Technical items are not the only issues discussed however, and established nets deal with topics ranging from UFOs to historical events. Two of the more interesting nets, in this authors opinion, are the “Future Net” found on 3.875MC Sundays at 4:00 PM and the “Gray Hair Net” on 1.945MC Tuesdays at 8:00PM. Not to be missed is the “AM Swap Net” on 3.885MC Thursday at 7:00PM, where equipment and parts are exchanged in a “tongue in cheek” fashion. Locally look for the “Sunday Morning Brunch” net on 3.815MC around 9:00AM, the “160m Early Morning Net” on 1.885 which starts around 6:00AM and the “2m AM Net” on 144.450MC Sunday evenings at 8:00PM.
AM activity can be found on a variety of other frequencies both day and night. For daytime operation check around 7.290, 14.286 and 29.10 MC. Evening and early mornings 1.885, 1.888, 1.945, and 3.885 are your best bets. Most AM operators will gladly welcome newcomers to the mode, give it a try!
That’s it; you’re ready to get on the air on AM. If you are running a solid state rig, you will want to reduce the RF output to about ¼ of the maximum valve. For most of today’s rigs this equates to 25 watts carrier. You might also want to reduce the mic gain somewhat from what you are running with SSB. These settings may not be exactly right but this should get you close. Once you get on the air, ask for an audio report to determine to determine if you need to do any tweaking. If you access to an oscilloscope, by all means, use it to adjust your mic gain. Using a scope, you can determine your percentage of modulation and if you are “flat-topping”. Flat topping refers to the distortion that occurs when a transmitter is driven past its max power output. Distortion, and splatter onto adjacent frequencies occur during flat topping, something that you want to avoid.

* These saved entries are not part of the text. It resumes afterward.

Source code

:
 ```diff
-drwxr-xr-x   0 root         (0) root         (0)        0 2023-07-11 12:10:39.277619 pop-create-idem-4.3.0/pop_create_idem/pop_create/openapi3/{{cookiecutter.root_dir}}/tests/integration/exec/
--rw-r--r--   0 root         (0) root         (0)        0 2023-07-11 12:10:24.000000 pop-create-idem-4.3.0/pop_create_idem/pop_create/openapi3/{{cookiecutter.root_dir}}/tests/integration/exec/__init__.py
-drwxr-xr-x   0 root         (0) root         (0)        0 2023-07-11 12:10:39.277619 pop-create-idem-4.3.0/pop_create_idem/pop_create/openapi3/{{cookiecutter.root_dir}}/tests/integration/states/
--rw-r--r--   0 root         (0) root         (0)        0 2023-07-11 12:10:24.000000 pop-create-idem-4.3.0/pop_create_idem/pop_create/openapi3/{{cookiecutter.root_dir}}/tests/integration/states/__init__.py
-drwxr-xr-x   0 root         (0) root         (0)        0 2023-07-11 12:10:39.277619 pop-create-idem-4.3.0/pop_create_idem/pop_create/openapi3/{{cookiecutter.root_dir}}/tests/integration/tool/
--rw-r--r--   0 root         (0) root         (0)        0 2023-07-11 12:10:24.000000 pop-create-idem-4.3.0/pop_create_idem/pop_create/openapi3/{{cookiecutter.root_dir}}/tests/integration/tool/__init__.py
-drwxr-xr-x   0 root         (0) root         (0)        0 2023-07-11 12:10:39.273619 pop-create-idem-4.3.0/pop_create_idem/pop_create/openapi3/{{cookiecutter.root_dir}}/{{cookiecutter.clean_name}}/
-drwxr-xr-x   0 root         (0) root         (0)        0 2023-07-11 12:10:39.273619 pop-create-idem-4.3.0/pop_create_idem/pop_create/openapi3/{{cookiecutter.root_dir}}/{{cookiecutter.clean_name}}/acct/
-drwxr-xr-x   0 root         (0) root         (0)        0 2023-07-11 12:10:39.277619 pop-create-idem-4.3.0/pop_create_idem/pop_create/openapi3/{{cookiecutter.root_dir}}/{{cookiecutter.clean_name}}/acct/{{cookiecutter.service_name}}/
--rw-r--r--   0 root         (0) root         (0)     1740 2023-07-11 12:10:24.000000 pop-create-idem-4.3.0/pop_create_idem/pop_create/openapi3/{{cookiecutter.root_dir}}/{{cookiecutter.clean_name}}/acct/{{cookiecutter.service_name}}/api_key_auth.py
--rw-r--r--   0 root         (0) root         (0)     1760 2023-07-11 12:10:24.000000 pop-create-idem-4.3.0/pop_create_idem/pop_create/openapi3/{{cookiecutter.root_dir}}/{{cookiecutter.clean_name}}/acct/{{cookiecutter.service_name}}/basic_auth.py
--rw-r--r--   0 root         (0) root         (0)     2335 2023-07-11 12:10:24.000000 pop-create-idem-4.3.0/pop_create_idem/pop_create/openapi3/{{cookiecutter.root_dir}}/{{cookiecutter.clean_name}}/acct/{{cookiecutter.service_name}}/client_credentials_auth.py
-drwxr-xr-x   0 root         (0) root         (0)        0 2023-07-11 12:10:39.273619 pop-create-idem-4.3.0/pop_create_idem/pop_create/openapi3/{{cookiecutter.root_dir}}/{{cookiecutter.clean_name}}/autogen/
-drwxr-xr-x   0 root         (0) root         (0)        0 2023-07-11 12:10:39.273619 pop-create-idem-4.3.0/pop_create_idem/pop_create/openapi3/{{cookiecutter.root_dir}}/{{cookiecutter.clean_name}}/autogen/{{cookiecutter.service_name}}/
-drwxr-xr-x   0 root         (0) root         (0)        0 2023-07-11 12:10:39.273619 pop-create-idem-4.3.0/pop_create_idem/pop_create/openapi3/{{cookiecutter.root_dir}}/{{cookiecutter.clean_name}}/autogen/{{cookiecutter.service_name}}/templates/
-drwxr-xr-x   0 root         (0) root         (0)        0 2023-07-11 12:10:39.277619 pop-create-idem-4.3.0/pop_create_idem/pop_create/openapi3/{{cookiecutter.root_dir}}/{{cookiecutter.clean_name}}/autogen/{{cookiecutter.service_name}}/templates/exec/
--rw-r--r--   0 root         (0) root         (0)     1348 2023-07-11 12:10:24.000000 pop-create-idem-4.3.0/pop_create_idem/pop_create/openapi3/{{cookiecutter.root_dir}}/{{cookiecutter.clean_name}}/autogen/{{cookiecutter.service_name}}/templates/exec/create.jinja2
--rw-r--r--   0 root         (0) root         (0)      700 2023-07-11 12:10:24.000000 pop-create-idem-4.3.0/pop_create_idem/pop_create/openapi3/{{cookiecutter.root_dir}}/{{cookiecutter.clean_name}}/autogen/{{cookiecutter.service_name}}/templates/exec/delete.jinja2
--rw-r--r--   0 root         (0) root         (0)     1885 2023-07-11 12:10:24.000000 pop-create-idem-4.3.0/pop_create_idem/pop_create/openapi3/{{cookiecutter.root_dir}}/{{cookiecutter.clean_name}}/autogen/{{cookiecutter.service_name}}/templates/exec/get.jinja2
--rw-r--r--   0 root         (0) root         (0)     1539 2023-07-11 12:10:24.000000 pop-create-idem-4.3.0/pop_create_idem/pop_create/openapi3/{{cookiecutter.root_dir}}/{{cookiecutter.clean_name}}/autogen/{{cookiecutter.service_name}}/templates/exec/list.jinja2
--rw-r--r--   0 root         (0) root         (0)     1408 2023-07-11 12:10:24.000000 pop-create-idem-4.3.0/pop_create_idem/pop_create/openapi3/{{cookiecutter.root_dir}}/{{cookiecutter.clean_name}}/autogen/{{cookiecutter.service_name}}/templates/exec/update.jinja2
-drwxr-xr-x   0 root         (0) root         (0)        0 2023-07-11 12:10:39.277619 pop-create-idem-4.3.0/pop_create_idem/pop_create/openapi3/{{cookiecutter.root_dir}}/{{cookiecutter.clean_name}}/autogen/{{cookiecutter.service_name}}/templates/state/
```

If you run your transceiver into an amplifier, follow the same steps with the linear in line. One important thing to remember is that your amp will be running at about 20 -25% efficiency, and what does not go up the antenna as RF is given off as heat. So, you may want to get your calculator out and determine how many watts you can run without exceeding the plate dissipation rating of your linear. Remember that AM is a 100% duty cycle mode, as opposed to 30-50% for SSB. So the tubes and the power supply in your amp will be working much harder. You may not want try to squeeze every last watt out of your rig. The difference in received signal strength is just not worth it. Err on the side of safety.
The AM mode can be a tremendous bit of fun. Although it is most often associated with older, tube gear, modern day transceivers can produce some very good sounding AM when properly adjusted. Whether you were an active AMer in the past, or new to the AM mode, by all means get on the air and give us a call. Welcome aboard!